The 10.5m-long, cylindrical space lab is presently unmanned for the time being – Chinese astronauts (yuhangyuans) are scheduled to visit it in 2012.
Tiangong means “heavenly palace” in Chineseand the launch is a first step towards China constructing a 60 tonne space station by 2020.
Yang Hong, chief designer of Tiangong-1’s said: “Rendezvous and docking is a sophisticated technology. It’s also essential to building China’s own space station.”
China is expected to launch another unmanned spacecraft, Shenzhou 8, in a few weeks’ time and will try to link the pair together as a practice docking exercise in preparation for two manned missions (Shenzhou 9 and 10) in 2012. Two or three yuhangyuans are expected to live aboard the conjoined space vehicles for up to two weeks at a time.
The Tiangong project is STEP 2 of a three-step strategy:
STEP1 was the development of the Shenzhou capsule system enabling, since 2003, six Chinese nationals to go up into orbit – then the technologies needed for spacewalking and docking – now in progress – and the final STEP 3, construction of the space station (concept drawings show a 20-22 tonne core module flanked by two smaller lab vessels).
At approximately 60 tonnes in mass, the future space station would be very much smaller than the 400-tonne International Space Station (ISS) operated by the US, Russia, Europe, Canada and Japan.
The station will be supplied with fuel, food, water, air, and spare parts by freighters in the same way robotic cargo ships stock the ISS.
China has already invested billions of dollars in its space programme, launching two Moon orbiting satellite space missions – a third mission is expected to put a rover on the lunar surface. The Asian country is also busily deploying its own Sat-Nav system known as BeiDou, or Compass.
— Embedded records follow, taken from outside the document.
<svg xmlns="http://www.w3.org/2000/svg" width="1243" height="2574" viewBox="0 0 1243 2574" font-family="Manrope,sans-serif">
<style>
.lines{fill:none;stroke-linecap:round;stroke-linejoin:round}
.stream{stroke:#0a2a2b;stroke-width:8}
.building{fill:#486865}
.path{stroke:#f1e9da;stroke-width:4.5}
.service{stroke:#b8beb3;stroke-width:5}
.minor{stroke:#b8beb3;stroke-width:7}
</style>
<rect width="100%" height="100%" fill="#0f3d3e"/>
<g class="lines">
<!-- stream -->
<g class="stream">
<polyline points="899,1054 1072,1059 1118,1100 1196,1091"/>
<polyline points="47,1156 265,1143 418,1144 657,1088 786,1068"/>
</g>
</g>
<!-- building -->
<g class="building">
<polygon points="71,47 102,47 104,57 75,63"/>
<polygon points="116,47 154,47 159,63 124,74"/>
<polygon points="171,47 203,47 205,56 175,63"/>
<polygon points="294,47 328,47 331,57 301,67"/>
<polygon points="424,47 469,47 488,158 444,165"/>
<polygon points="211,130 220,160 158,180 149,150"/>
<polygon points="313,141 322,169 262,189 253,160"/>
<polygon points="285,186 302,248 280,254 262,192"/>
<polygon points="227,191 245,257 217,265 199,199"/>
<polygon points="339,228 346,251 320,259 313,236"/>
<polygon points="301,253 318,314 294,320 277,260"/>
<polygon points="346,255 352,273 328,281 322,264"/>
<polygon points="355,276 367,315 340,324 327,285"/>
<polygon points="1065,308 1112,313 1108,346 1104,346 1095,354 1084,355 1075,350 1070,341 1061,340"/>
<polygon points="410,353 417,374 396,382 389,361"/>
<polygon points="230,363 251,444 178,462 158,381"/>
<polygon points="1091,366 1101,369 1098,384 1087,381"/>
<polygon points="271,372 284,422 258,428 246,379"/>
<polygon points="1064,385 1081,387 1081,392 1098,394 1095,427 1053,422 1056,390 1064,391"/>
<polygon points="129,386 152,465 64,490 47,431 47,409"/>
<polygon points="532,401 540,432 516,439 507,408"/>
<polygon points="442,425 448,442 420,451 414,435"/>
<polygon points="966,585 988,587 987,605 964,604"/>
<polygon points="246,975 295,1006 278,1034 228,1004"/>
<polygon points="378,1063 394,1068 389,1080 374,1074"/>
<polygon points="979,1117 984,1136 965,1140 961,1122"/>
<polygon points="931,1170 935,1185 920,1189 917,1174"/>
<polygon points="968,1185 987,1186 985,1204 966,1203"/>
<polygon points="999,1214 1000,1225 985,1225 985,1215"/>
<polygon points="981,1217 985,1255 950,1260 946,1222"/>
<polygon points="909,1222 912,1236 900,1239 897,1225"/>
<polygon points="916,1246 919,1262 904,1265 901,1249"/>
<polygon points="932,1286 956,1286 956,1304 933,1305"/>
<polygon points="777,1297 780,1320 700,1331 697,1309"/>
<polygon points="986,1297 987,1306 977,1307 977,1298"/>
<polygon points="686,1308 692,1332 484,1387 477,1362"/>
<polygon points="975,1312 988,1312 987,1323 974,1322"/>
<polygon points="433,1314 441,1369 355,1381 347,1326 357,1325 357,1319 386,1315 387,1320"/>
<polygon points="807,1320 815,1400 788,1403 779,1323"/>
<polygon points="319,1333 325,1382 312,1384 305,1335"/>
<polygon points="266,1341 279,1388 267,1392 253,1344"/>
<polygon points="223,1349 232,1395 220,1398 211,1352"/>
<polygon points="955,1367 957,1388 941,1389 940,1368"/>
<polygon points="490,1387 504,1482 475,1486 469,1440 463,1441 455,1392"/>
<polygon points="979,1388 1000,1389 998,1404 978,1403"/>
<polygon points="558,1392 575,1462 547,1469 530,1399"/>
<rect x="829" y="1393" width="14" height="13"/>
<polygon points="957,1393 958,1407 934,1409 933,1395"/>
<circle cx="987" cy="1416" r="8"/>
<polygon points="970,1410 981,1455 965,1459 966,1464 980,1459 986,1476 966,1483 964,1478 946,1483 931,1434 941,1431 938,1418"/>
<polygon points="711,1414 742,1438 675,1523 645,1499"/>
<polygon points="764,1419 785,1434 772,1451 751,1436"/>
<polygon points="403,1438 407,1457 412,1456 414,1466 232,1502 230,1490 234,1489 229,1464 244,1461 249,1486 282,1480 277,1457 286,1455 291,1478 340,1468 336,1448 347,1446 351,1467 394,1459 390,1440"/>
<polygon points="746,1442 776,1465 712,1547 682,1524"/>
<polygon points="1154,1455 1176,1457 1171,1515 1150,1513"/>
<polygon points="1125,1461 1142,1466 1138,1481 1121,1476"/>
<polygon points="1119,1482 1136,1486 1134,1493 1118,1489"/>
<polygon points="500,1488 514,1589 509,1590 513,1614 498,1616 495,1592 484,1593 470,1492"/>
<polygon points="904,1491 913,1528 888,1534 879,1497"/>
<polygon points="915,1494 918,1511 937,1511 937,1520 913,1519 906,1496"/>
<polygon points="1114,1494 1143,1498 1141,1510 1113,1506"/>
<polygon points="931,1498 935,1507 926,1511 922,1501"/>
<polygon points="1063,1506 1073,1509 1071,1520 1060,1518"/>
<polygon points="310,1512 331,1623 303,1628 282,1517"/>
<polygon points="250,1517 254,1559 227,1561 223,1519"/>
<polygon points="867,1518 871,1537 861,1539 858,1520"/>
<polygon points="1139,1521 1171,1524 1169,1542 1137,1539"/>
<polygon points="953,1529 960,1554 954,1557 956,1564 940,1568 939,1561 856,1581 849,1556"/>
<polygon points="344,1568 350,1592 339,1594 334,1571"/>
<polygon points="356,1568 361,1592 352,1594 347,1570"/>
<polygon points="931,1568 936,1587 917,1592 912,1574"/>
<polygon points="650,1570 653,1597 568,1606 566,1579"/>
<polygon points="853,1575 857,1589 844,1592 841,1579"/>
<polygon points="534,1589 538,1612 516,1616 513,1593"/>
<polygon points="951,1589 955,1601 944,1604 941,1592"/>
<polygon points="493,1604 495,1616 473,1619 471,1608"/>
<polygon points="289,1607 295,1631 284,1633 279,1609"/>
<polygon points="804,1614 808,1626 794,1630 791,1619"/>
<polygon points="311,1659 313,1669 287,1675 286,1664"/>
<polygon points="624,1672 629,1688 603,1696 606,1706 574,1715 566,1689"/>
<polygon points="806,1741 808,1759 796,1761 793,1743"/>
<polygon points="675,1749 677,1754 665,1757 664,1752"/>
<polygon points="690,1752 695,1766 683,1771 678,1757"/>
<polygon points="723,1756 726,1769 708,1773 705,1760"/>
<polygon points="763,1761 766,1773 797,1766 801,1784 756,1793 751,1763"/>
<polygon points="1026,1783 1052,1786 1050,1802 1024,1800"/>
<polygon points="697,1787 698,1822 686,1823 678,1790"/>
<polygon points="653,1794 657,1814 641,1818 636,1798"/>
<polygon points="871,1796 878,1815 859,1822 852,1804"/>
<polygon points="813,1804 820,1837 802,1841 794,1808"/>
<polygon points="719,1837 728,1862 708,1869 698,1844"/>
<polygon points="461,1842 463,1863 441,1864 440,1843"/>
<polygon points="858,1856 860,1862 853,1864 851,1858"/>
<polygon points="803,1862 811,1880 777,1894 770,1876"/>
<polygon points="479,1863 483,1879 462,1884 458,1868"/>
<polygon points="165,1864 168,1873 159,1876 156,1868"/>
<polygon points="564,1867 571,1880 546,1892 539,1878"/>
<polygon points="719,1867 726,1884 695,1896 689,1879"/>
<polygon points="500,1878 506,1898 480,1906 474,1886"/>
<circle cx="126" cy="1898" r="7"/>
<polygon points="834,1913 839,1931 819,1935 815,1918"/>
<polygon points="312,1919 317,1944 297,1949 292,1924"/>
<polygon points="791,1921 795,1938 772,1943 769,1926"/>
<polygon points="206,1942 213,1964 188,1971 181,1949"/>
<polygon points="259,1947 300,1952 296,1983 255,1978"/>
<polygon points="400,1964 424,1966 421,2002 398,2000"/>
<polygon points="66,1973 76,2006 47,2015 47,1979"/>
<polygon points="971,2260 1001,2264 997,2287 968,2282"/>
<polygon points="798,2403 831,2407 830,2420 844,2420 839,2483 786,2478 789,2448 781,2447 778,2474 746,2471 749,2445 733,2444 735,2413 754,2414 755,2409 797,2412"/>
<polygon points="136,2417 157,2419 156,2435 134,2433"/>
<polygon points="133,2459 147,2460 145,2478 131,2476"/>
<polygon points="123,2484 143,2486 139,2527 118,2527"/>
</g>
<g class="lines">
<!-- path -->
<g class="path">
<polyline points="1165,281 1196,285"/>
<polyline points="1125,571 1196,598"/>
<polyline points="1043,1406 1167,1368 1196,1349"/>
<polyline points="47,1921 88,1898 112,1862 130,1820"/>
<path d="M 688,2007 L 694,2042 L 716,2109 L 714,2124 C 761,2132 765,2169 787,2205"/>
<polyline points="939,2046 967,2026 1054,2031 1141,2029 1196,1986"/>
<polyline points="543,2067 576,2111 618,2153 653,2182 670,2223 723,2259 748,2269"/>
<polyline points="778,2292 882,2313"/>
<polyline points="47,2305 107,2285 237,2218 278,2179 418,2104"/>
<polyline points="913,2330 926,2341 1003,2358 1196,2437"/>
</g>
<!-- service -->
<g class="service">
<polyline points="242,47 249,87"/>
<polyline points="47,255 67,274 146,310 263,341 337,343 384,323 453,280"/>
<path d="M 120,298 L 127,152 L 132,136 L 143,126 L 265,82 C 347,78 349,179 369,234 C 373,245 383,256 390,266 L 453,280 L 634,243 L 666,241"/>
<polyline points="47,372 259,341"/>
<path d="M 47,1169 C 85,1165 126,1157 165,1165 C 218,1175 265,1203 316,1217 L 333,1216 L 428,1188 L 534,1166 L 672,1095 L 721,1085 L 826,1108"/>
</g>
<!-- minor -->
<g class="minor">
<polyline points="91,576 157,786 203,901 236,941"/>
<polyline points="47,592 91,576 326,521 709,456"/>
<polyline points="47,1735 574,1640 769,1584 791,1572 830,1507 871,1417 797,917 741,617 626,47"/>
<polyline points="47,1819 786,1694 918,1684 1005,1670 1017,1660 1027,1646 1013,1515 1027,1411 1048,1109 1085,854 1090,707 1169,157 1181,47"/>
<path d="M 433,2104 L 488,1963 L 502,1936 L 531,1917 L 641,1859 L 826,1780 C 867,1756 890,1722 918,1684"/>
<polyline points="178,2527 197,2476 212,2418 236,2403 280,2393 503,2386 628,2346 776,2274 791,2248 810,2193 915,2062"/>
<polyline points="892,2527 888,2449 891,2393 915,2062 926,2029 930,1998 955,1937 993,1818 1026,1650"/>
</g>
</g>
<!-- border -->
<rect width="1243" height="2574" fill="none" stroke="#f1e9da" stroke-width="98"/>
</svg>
Soon a larger rocket, The Long March 5, will be able to launch over 20 tonnes into a low-Earth orbit – necessary for the construction of a space station. Tiangong-1 has a pre-supposed two-year lifetime, it will be followed by a second lab and maybe even a third.
China says that at the end of their missions, the modules will be burnt up in the atmosphere before falling into the Pacific Ocean.